Pink identifies 3 basic intrinsic modifiers:

  • The willingness to master our craft.
  • The autonomy of doing what we think is best, the way we think is best.
  • The purpose of the task we want to do.

(Remember that Pink talks about intrinsic motivators. An extrinsic motivator would be getting paid or, well, not getting hit with a whip).

So as long as you want to change someone else’s behavior, and not only force them to do something, you should have intrinsic motivators in mind. And sell them as incentives.

Talking about incentives

Selling a Design System

Reading Smashing Magazine #6 book (a must read, if I may), the first chapter caught my eye. Laura Elizabeth writes there about Design Systems, and how to “sell” them to both your colleagues and people with resources (a.k.a. money and time) to finance the project.

She points to three main topics that need to be addressed to get a buy-in from the stakeholders:

  1. Resources. What will we need to put things in motion and support them all along the way?
  2. Incentives. What are the potential benefits of a Design System?
  3. Consequences. What will happen if we don’t adopt a Design System?

I don’t want to spoil the whole text Laura wrote (read the book 😜), but what she described as consequences reminded me of Cost of Opportunity. See what I did there? Another mental model has joined the room.

Imagine that someone offers you to two envelopes with money, one containing twice as much as the other one. Don’t worry, this is not the Two Envelopes Problem.

You might pick whatever envelope you want, and I’m quite sure your mind will start doubting. “Hey, folk. You sure about this? Don’t you want to pick the other one? We might not be winning the bigger pot!”. That’s our mind being played by the cost of opportunity.

Bear in mind the cost of not adopting an idea/tool/whatever, not only the direct benefits of doing so.

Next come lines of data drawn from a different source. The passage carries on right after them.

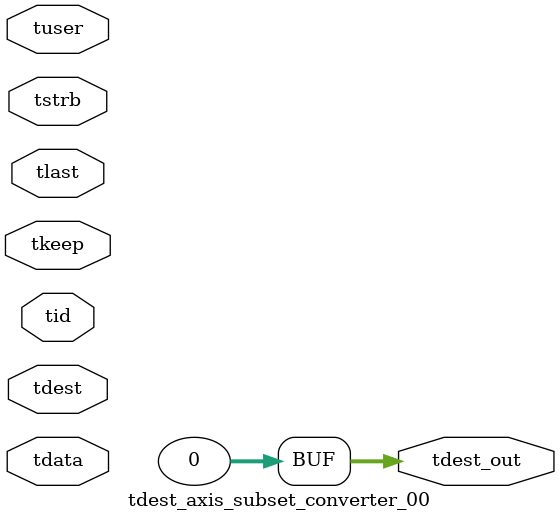
<source format=v>


`timescale 1ps/1ps

module tdest_axis_subset_converter_00 #
(
parameter C_S_AXIS_TDATA_WIDTH = 32,
parameter C_S_AXIS_TUSER_WIDTH = 0,
parameter C_S_AXIS_TID_WIDTH   = 0,
parameter C_S_AXIS_TDEST_WIDTH = 0,
parameter C_M_AXIS_TDEST_WIDTH = 32
)
(
input  [(C_S_AXIS_TDATA_WIDTH == 0 ? 1 : C_S_AXIS_TDATA_WIDTH)-1:0     ] tdata,
input  [(C_S_AXIS_TUSER_WIDTH == 0 ? 1 : C_S_AXIS_TUSER_WIDTH)-1:0     ] tuser,
input  [(C_S_AXIS_TID_WIDTH   == 0 ? 1 : C_S_AXIS_TID_WIDTH)-1:0       ] tid,
input  [(C_S_AXIS_TDEST_WIDTH == 0 ? 1 : C_S_AXIS_TDEST_WIDTH)-1:0     ] tdest,
input  [(C_S_AXIS_TDATA_WIDTH/8)-1:0 ] tkeep,
input  [(C_S_AXIS_TDATA_WIDTH/8)-1:0 ] tstrb,
input                                                                    tlast,
output [C_M_AXIS_TDEST_WIDTH-1:0] tdest_out
);

assign tdest_out = {1'b0};

endmodule


</source>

You see, I love when ideas add up and sustain each other like a latticework. We talked about online marketing, psychology, and design systems. We combined learnings from several sources and ended up seeing that they all boil down to basic principles.

All this exploration reminded me of First Principles mental model. Philosophy over here, now.

This is the power of mental models. Simple but powerful frames that you use as building blocks to create more complex ideas. Same thing we do nowadays to create User Interfaces using VueJS or React. What? Connecting the dots again?

Have you ever noticed any other pattern that you might use in several knowledge fields?